→ **Records to use**:
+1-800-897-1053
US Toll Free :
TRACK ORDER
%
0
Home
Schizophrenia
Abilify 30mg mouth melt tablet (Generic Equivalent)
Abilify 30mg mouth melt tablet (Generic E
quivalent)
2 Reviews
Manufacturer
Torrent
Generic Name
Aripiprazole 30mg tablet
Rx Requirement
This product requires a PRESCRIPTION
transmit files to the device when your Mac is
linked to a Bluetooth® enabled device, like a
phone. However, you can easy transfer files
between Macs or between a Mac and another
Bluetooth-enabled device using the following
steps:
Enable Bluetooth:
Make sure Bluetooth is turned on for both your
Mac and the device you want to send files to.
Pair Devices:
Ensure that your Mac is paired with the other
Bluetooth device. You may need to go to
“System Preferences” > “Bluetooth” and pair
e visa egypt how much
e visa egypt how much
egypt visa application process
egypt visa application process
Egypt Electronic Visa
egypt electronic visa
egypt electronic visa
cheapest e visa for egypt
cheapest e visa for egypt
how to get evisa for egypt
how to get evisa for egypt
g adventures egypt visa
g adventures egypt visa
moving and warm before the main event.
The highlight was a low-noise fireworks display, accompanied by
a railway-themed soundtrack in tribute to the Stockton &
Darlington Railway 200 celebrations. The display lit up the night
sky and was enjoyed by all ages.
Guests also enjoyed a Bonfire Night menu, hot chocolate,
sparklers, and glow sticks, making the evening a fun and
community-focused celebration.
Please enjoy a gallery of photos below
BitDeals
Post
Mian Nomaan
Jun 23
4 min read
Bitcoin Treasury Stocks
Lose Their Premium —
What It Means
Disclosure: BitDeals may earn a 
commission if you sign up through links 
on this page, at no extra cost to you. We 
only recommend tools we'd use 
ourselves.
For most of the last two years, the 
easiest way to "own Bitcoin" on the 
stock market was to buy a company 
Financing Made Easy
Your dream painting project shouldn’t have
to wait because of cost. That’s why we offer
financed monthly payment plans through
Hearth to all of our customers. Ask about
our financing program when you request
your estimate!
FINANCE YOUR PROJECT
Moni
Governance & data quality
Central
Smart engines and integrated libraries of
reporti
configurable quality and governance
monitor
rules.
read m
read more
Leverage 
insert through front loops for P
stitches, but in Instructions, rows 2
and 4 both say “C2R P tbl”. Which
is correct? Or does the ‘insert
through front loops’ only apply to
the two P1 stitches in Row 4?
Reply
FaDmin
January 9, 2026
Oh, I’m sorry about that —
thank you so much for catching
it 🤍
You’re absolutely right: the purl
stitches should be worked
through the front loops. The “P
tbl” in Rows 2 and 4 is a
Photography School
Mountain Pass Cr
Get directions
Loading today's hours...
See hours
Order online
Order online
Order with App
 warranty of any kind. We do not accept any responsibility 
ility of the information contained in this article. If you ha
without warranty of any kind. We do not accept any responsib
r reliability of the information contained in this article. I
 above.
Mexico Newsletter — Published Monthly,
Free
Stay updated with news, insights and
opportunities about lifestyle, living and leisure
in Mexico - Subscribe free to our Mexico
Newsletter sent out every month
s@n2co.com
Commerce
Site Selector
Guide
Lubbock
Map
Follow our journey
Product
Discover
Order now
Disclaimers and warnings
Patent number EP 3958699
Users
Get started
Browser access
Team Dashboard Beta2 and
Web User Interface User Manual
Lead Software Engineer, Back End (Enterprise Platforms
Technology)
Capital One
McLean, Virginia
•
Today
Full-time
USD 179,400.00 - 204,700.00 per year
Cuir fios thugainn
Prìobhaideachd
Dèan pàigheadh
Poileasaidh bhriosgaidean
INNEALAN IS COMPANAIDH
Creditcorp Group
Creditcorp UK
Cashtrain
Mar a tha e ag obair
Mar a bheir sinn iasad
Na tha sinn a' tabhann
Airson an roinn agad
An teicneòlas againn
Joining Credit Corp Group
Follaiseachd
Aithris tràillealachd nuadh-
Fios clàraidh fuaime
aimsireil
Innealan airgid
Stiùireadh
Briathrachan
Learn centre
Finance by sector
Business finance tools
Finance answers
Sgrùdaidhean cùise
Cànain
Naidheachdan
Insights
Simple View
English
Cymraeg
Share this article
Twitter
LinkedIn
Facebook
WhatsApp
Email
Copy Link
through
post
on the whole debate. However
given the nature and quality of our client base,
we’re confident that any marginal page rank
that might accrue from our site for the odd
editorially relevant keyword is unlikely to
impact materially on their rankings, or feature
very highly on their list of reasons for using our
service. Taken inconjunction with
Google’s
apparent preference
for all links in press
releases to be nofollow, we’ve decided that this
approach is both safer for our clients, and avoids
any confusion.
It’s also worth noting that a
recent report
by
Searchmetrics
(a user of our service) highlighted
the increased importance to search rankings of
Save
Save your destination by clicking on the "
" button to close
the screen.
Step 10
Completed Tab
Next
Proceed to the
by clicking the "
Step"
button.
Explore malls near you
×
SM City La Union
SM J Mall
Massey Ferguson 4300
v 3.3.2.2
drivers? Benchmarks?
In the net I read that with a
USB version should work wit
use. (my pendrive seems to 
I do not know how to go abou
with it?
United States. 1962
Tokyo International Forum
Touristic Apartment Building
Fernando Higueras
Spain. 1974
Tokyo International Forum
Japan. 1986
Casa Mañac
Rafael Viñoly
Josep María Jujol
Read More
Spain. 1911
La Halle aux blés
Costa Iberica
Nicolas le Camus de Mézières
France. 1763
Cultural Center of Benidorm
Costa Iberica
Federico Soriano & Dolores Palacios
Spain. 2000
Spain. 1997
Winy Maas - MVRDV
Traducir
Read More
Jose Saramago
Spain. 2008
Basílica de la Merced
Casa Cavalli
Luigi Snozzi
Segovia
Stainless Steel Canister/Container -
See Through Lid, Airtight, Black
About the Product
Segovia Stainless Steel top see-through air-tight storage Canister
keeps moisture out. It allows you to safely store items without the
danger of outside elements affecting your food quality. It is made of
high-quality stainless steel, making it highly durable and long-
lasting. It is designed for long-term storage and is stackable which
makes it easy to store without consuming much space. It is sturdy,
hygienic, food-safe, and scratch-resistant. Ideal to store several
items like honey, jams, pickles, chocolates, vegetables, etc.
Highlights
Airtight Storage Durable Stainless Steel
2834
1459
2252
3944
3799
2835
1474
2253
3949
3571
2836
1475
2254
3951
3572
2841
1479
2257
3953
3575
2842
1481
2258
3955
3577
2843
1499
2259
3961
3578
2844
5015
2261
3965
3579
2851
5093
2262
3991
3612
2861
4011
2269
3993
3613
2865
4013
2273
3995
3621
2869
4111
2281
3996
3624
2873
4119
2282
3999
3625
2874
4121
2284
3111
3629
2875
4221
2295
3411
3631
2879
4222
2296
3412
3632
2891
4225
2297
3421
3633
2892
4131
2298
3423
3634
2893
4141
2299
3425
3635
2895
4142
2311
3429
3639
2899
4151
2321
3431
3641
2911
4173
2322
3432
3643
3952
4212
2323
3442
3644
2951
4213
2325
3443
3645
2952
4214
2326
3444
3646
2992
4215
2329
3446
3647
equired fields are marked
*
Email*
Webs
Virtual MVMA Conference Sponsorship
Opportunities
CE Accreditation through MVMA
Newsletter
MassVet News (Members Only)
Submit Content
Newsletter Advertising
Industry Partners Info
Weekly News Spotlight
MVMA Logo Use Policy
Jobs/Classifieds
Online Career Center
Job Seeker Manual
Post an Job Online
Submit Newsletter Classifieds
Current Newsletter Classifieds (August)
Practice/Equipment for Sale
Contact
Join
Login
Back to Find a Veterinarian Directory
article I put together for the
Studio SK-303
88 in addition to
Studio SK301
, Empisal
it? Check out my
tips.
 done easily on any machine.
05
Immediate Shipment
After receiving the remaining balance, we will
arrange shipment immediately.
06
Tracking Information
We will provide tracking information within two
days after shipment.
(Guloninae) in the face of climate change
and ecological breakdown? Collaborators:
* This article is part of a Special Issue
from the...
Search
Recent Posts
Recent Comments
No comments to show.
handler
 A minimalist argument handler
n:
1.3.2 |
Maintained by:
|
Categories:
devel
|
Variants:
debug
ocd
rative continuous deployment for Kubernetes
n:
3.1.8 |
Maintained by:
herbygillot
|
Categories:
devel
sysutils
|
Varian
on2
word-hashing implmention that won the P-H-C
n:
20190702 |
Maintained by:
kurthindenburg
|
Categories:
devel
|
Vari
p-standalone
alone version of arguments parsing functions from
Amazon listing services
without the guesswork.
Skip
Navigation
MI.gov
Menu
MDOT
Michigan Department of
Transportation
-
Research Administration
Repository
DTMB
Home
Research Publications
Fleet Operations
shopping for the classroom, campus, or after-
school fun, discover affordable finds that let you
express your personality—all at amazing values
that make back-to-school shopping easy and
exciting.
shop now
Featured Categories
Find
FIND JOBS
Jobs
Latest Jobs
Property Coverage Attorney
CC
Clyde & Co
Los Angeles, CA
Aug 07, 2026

→ **Directions**:
Print the records verbatim, stopping after the "phone. However, you can easy transfer files" line.

→ **Output of the task**:
+1-800-897-1053
US Toll Free :
TRACK ORDER
%
0
Home
Schizophrenia
Abilify 30mg mouth melt tablet (Generic Equivalent)
Abilify 30mg mouth melt tablet (Generic E
quivalent)
2 Reviews
Manufacturer
Torrent
Generic Name
Aripiprazole 30mg tablet
Rx Requirement
This product requires a PRESCRIPTION
transmit files to the device when your Mac is
linked to a Bluetooth® enabled device, like a
phone. However, you can easy transfer files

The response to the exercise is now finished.